Unconscious Mindfulness, is that you? Yep more than likely; just like 98% of the rest of the population (OK I made that figure up, but it’s lots of people!). You are doing it, but you don’t know that you are!
So you talk about being Mindful?
Well, don’t you? There are so many times I smile when I hear peeps say they would love to learn to be more mindful or come to class to meditate, but they just don’t have time/space/know how to do it. Why do I smile? because they are probably more mindful and meditate far more than they realise but it’s all done at an unconscious level trucking along inside the brain.
Let’s look at it – this word Mindfulness
Has there really been a significant resurgence of ‘Mindfulness’ over the last few years? Well not really it’s been around since the 1970’s when Jon Kabat-Zinn presented key attitudes and practices to students to de-stress and just be in the moment.
It’s now become a bit of a buzzword and has made its way into the mainstream of everyday living over the last few years with lots of publicity. It’s not new, and it’s not rocket science; however, the marketing and media tribes would like you to believe it’s the best thing since burnt toast and worth paying mega bucks for…well no shit! They love making money.
So, what is it – Mindfulness?
Having taught Meditation and Mindfulness since the late 1980’s I often get asked to try to describe mindfulness in everyday life, I explained it like this, “ Imagine you are in a cafe, your thoughts racing through the details of the tasks of the day, and you look up from your drink and noticed a piece of art on the wall and get absorbed by it; you sit in an open space and just notice or feel the wind in the trees; you listen to a piece of music; you cook a meal without multi-tasking; you become absorbed reading, walking, dancing.” That’s Mindfulness – being in that one moment with one task.

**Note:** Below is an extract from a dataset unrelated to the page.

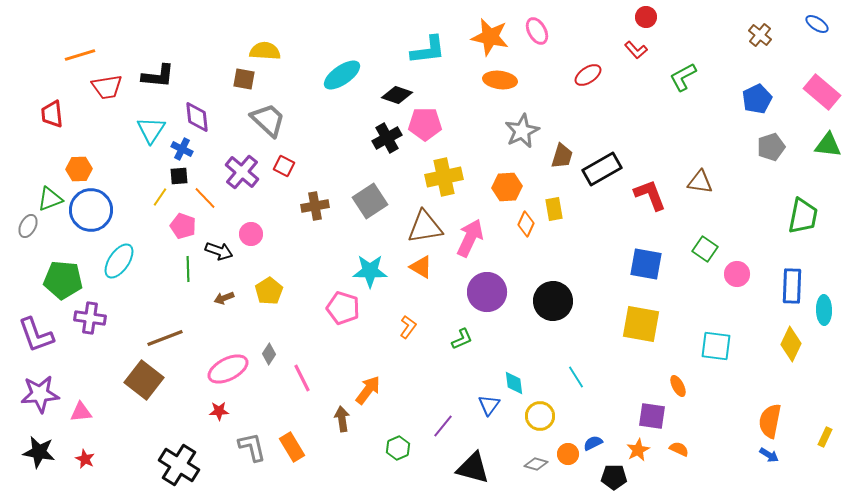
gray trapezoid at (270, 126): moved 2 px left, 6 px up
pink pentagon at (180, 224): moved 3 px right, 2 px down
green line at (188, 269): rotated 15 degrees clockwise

We used to call ‘Being in the moment’ in the old days
Whatever it was you did, it interrupted those mad monkeys in your brain, and you were living that moment of your life far more fully, that’s mindfulness just being in that moment with your focused thoughts, movements and feeling the connections. It doesn’t have to be prescribed.
Getting into practice
Believing that mindfulness or meditation practice needs to be formal and organised is rather constricting for me and reminds me of how religion is structured you may feel different. Mind you, research does show that classes can help you keep your focus to start with and being part of a group builds your resilience and feeling of belonging and wanting to achieve. A class can enable you to determine when you are mindful recognising when you are doing it and when you wander off and how to learn to bring yourself back to what you are doing/thinking/feeling.
Gill Hasson in her book defines Mindfulness as:
“…….. a way of living your life so that you are in the present moment more often. It involves bringing your awareness back from the future or the past and into the present moment. You are not trying to get to a better place or to become a better person – you are already there.”
I also like the idea that ‘Mindfulness is the ultimate mobile device; you can use it anywhere, anytime, unobtrusively.’
Your Mindful Activites are?
What activities could you identify that you already do mindfully (not multitasking), I bet there are loads….make a quick list, bet you will find several like;
- getting dressed in the morning
- cleaning your teeth
- eating breakfast
- Washing the car
Just remember just one task at a time!!!! Keep practicing. If you want a bit of guided practice here’s a fab FREE site you can download and track your progress…. STOP BREATHE THINK
Become aware of your thoughts and if you find yourself on AUTOPILOT then just bring yourself back to being mindful. Learn to let go of that tangled ‘brain-spam’ that come bounding in by acknowledging it but then letting it go…..if it is important to jot it down and go back to it at the right time.
Just observe what your senses and emotions are telling you – listen to what’s going on around you, what and how you are feeling at each given moment – so staying in the now and not living in the past or pursuing the future. (You can plan for the future but don’t live it until you get there)
Learn to appreciate each moment you have.